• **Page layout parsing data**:
*-*-*

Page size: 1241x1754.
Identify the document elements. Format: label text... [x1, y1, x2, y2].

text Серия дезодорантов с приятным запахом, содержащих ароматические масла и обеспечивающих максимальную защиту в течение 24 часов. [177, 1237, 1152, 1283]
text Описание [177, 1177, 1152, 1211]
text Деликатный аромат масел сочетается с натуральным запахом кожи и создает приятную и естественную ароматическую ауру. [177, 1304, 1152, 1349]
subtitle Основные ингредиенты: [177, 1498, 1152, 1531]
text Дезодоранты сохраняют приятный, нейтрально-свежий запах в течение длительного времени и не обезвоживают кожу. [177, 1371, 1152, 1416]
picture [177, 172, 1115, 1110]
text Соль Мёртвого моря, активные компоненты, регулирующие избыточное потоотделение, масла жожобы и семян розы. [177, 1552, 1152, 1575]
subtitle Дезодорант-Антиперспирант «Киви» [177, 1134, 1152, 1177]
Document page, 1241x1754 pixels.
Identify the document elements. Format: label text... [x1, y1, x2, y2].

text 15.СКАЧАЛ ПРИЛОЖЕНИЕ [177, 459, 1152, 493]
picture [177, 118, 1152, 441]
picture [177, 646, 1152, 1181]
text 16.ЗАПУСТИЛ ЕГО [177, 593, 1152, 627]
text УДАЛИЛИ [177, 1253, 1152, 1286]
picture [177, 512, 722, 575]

*-*-*

Reproduce the full set of records precisely.

• **Response area**:
Page size: 1241x1754.
Identify the document elements. Format: label text... [x1, y1, x2, y2].

text Серия дезодорантов с приятным запахом, содержащих ароматические масла и обеспечивающих максимальную защиту в течение 24 часов. [177, 1237, 1152, 1283]
text Описание [177, 1177, 1152, 1211]
text Деликатный аромат масел сочетается с натуральным запахом кожи и создает приятную и естественную ароматическую ауру. [177, 1304, 1152, 1349]
subtitle Основные ингредиенты: [177, 1498, 1152, 1531]
text Дезодоранты сохраняют приятный, нейтрально-свежий запах в течение длительного времени и не обезвоживают кожу. [177, 1371, 1152, 1416]
picture [177, 172, 1115, 1110]
text Соль Мёртвого моря, активные компоненты, регулирующие избыточное потоотделение, масла жожобы и семян розы. [177, 1552, 1152, 1575]
subtitle Дезодорант-Антиперспирант «Киви» [177, 1134, 1152, 1177]
Document page, 1241x1754 pixels.
Identify the document elements. Format: label text... [x1, y1, x2, y2].

text 15.СКАЧАЛ ПРИЛОЖЕНИЕ [177, 459, 1152, 493]
picture [177, 118, 1152, 441]
picture [177, 646, 1152, 1181]
text 16.ЗАПУСТИЛ ЕГО [177, 593, 1152, 627]
text УДАЛИЛИ [177, 1253, 1152, 1286]
picture [177, 512, 722, 575]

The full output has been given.